Inheritance taxes are different in the sense that they are easier to implement, and we have more experience in fine-tuning them. There’s no doubt they can play a role in mobilizing revenue and reducing inequalities, but they are also a signal of discouragement. Europe badly needs a tax system that gives people good reason to work, invest, and succeed. In all this discussion, maybe we should not obsess over the Gini coefficient.
Whatever the case, taxes on capital probably cannot gain much traction in Europe in the short term, the reason being that the left really is receding in the political scene. I don’t see many European governments willing to champion a return to the taxation of inheritances or to replicate the French solidarity tax.
Sean Bray: What tax policy considerations do smaller Member States face compared to larger Member States, and what lessons could larger Member States learn from smaller ones?
Sérgio Vasques: Obviously, there are disadvantages to being small, and especially to being small and peripheral. It is harder to influence EU tax policy, and you must sacrifice more of your revenue or more of the coherence of your tax system to compensate for the advantages that businesses have in larger economies.

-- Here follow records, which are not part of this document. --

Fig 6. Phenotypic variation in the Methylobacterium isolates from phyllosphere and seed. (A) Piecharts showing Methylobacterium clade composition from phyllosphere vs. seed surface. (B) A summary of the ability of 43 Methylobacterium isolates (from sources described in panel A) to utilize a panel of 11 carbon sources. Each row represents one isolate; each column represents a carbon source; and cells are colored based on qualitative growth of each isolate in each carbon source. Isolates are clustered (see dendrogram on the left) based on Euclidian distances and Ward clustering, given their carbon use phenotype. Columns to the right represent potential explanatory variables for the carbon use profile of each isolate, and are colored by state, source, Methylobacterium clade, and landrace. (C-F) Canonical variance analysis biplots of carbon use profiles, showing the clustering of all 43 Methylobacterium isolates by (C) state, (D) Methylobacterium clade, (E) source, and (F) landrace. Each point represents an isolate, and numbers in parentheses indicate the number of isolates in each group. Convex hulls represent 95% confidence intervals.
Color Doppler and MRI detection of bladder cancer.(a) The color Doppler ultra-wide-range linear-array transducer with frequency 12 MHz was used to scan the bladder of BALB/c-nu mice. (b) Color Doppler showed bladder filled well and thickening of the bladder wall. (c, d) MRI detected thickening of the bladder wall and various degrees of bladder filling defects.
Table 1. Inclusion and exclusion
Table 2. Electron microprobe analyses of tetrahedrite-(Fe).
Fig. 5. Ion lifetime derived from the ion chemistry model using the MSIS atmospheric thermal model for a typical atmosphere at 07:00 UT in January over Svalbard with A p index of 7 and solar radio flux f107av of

But, then again, these disadvantages are not inescapable. Ireland has shown us there is a different way to tax corporations. The Baltic states show us there is a different way to structure personal income taxes. And even in Portugal, we make use of a special regime for non-habitual residents that has drawn in tens of thousands of skilled professionals. What this really shows is that smaller nations can also have advantages, if they are smart, creative, more pragmatic, and less ideological.
Sean Bray: What do you make of tax fairness, and what would make the future EU tax mix fairer?

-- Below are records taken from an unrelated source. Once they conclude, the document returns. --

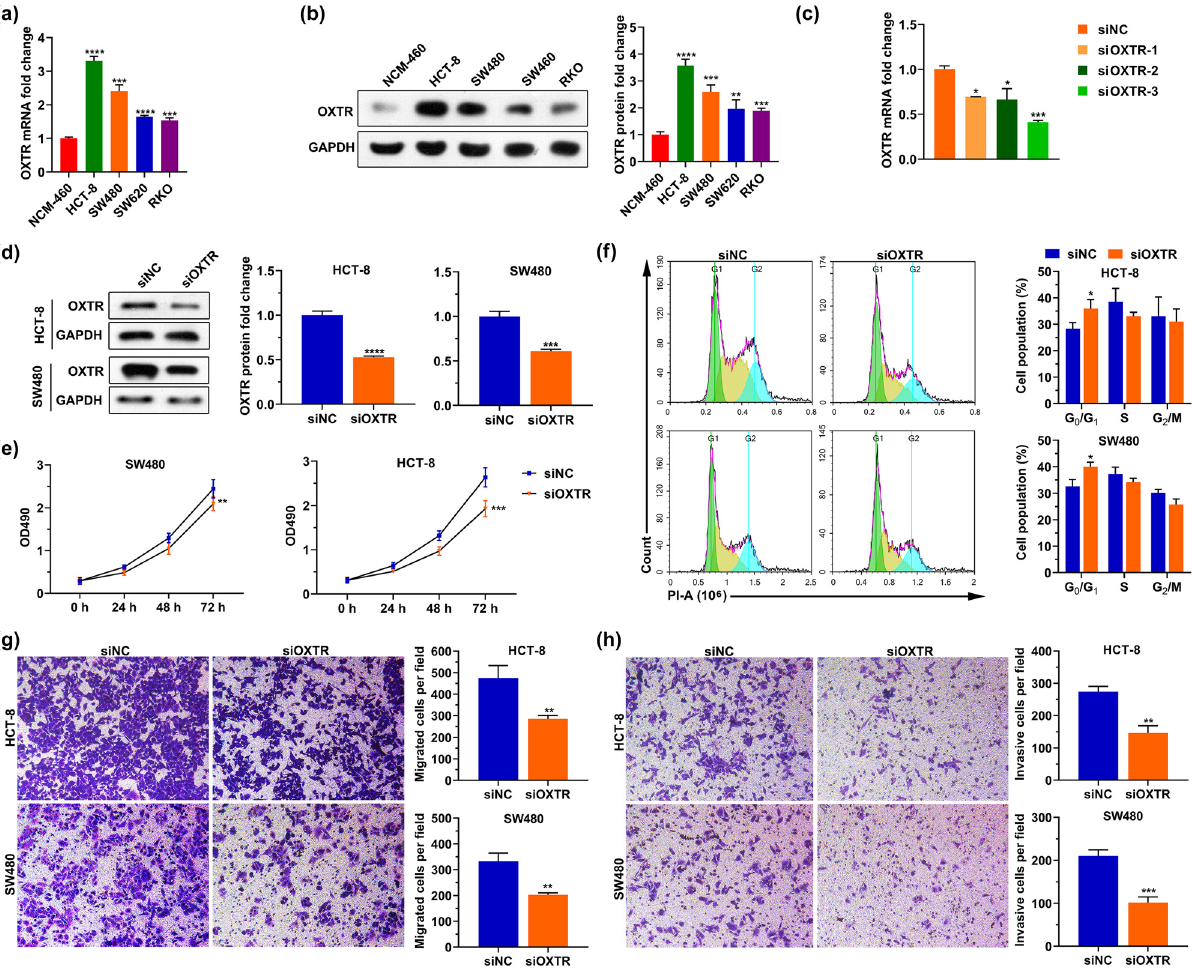
Figure 9: Silencing OXTR inhibits cell proliferation, migration, and invasion. ( a and b ) OXTR mRNA ( a ) and protein ( b ) levels in human normal colonic epithelial cell line ( NCM - 460 ) and COAD cell lines ( HCT - 8, SW480, SW620, and RKO ) . ( c and d ) After HCT - 8 and SW480 cells were transfected with siOXTR, qPCR ( c ) and western blotting ( d ) assays were used to analyze the levels of OXTR mRNA and protein in the cells, respectively. ( e ‒ h ) After silencing OXTR, MTT assay, PI staining, and transwell assay were used to detect cell proliferation ( e ) , cell cycle ( f ) , migration ( g ) , and invasion ( h ) . siOXTR: small interfering RNA of OXTR; siNC: the negative control of siOXTR; PI: propidium iodide.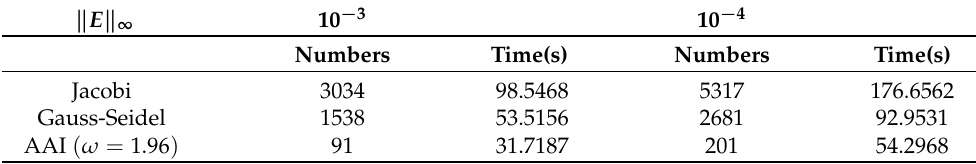
Table 8. The iteration numbers and time(s) of Jacobi, Gauss-Seidel and the AAI algorithm under the different error controls when l = m = s = 71, h =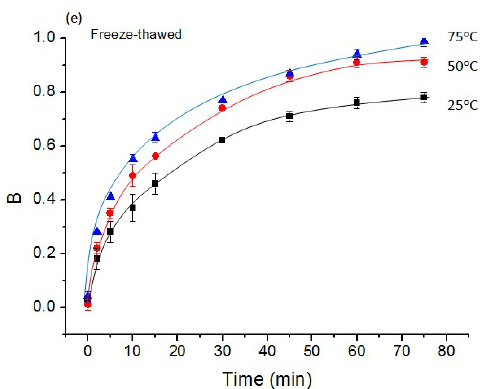
Figure 7. Normalized Brix function, B , during aqueous extraction from untreated ( a ), PEF treated at 400 V/cm ( b ), 600 V/cm ( c ), 800 V/cm ( d ), and freeze-thawed ( e ) Jerusalem artichokes.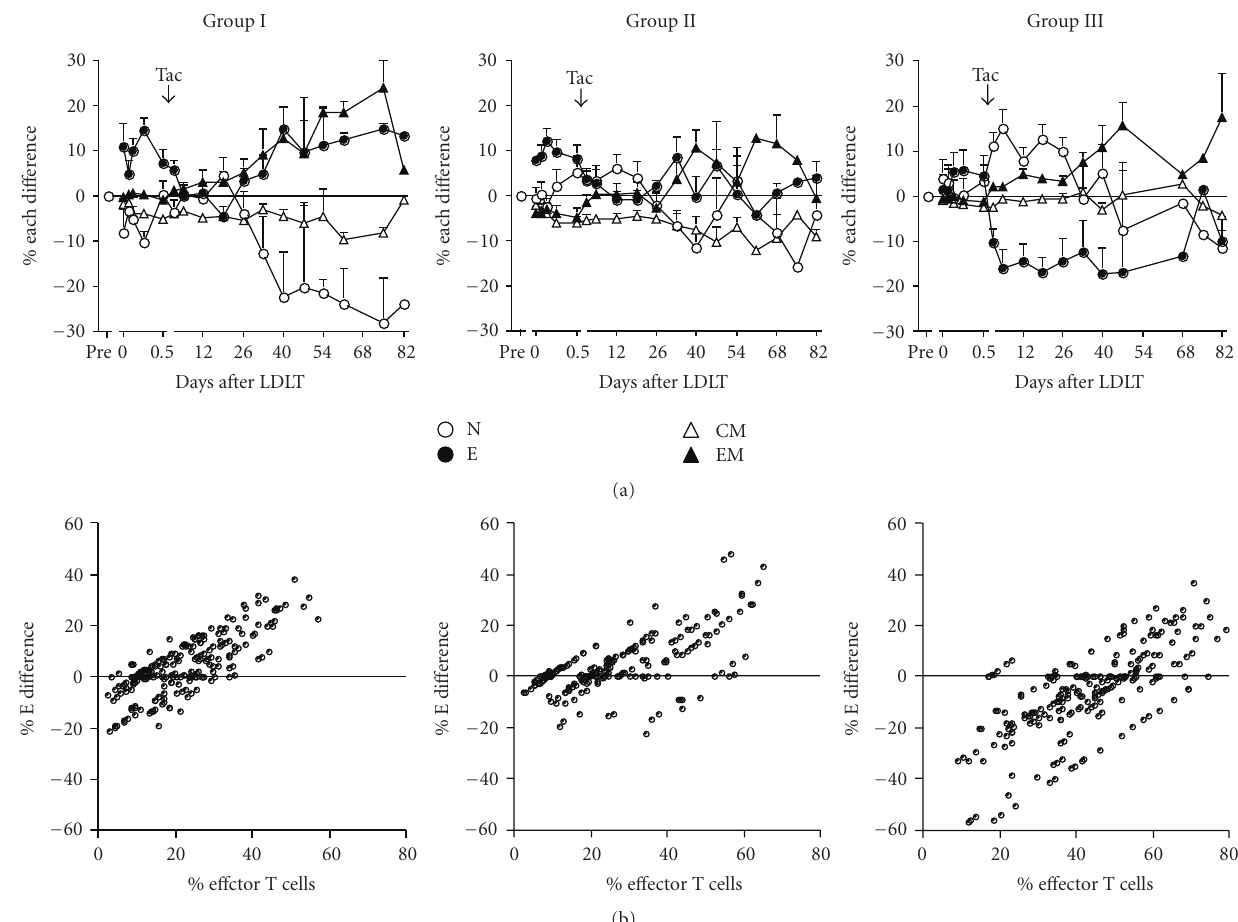
Figure 2: Changes in the % di ff erence of the CD8 + T cell subsets (a) and the scatter plot (b) after LDLT in 31 Group I, 33 Group II, and 28 Group III recipients. The % di ff erence was expressed by subtracting the proportion of CD8 + T cell subsets immediately before LDLT from the proportion at various times after LDLT. In the scatter plot, the deviation points of the % E di ff erence from pretransplant values were plotted as a function of the proportion of pre-existing CD8 + e ff ector T cells for each recipient. N, naive T cells; E, e ff ector T cells; CM, central memory T cells; EM, e ff ector memory T cells; Tac,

Sérgio Vasques: A fair tax system is a system that provides everyone with a fair chance of success. That obviously entails some degree of redistribution, but it also demands room for growth and success. A tax system should have something aspirational about it: a system that does not punish businesses for growing, professionals for being promoted, or parents for leaving the product of their work to their children. Within the EU, the major question regarding tax fairness relates to how to shift the tax burden away from labor. A tax system cannot be regarded as fair if workers pay 40 or 50 percent of their income. Probably, there is no way of doing this without sacrificing some progressivity. However, it is not clear whether anyone really is up for that. Maybe managing decline is a more appealing option for European governments and taxpayers.
Sean Bray: What role should environmental taxation have in the tax mix?
Sérgio Vasques: Twenty years ago, we had high expectations of the possibility of shifting taxes from labor to green taxation. In fact, that has not materialized. Environmental taxes have been losing their share in the tax mix, sometimes for good reason: because companies and consumers have changed their behavior. Still, this makes it hard to alleviate the burden on workers, and that is a failure of our tax policy in Europe. As to the tax mix, obviously, there is a problem with environmental taxation because the most important tax is the tax on fossil fuels, and we are shifting to electric vehicles, so there will be a drop in the revenues these taxes generate. That is something that the European Commission has already warned us about in the Fit for 55 package.